Chapter 5 describes ways for evaluating and comparing corpora. It gives examples of checking for word and sentence length and for sentence-level duplication. It also introduces methods for comparing frequency lists. Like other chapters it includes many interesting observations, such as the methods for extrinsic evaluation of corpora. However, the chapter does not address many issues important for corpus evaluation and comparison. Given that the previous chapters introduced a number of pipelines and corpora, this chapter would have been an ideal place to illustrate all the aspects of the pipelines by evaluating them in a consistent way. There are occasional references to this goal, such as the frequency lists of French nouns in Section 5.3.1, but this particular comparison is fairly impressionistic, and it concludes with a declaration of basic similarity of the underlying corpora. Does this mean that the crawling, cleaning, and linguistic processing pipelines do not matter? In any case, not even an impressionistic comparison of the pipelines is performed for other evaluation methods. Some illustrations are also not informative (e.g., Table 5.1.1 shows two frequency lists with the identical ranks for their words, which leads to the trivial rank correlation value of 1). The chapter contains a single paragraph devoted to composition of Web corpora. Given the size of such corpora, their evaluation crucially depends on understanding what has been crawled. The task has been approached by a number of models, such as supervised and semi-supervised classification, clustering, topic modeling, and so forth, which should have been included in the discussion. The discussion does contain a relevant reference to Mehler, Sharoff, and Santini (2010), which surveys approaches to the genres of the Web, but other aspects of corpus composition need to be addressed, too.

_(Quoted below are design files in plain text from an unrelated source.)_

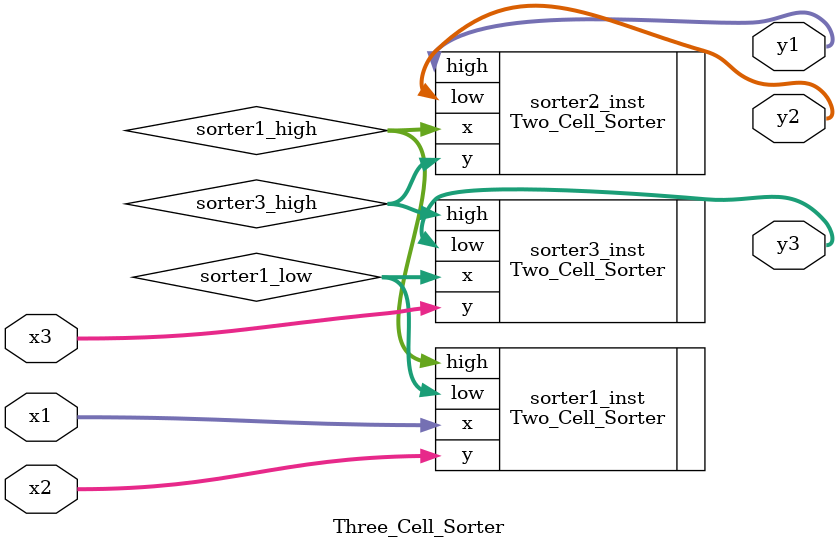
<source format=v>
module Three_Cell_Sorter (
	input wire [7:0] x1,
	input wire [7:0] x2,
	input wire [7:0] x3,
	output wire [7:0] y1,
	output wire [7:0] y2,
	output wire [7:0] y3 
);
wire [7:0] sorter1_high;
wire [7:0] sorter1_low;
wire [7:0] sorter3_high;
wire [7:0] sorter3_low;
Two_Cell_Sorter sorter1_inst (
	.x(x1),
	.y(x2),
	.high(sorter1_high),
	.low(sorter1_low) 
);
Two_Cell_Sorter sorter3_inst (
	.x(sorter1_low),
	.y(x3),
	.high(sorter3_high),
	.low(y3)       	
);
Two_Cell_Sorter sorter2_inst (
	.x(sorter1_high),
	.y(sorter3_high),
	.high(y1),    	
	.low(y2)     	
);
endmodule

</source>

Overall, it is very useful to have a book that introduces all the aspects of Web corpus construction in a single volume with coherent presentation. The volume under review does cover the entire range of topics relevant to Web corpus construction and illustrates them via numerous examples. I would recommend it to students just starting their corpus development experiments. As for the drawbacks of the volume, there is a need to improve the structure of argumentation for the next edition. Bits of information are sometimes introduced in an incomplete way and re-introduced again in subsequent sections. For examples, two tools for crawling are discussed towards the end of Section 2.3.3, while more tools are mentioned as the discussion of crawling strategies progresses. Chapter 1 starts with a fairly random list of non-Web corpora, whereas an overview of the book structure is confined to a short paragraph. Often, frustratingly little information is provided besides an annotated bibliography, rather than a presentation of the relevant methods and issues. In some cases this is accompanied with a statement that “covering this topic is beyond the scope of this volume,” even if the nature of the problem and the solutions could have been easily explained in a one-page summary. Another minor concern is an (understandable) emphasis on the tools and corpora developed by the authors, primarily on their German corpus.
I have to admit ambivalence in my final verdict: The book is a useful introduction to an important topic, but it definitely warrants a new edition, which eliminates the shortcomings of the current one.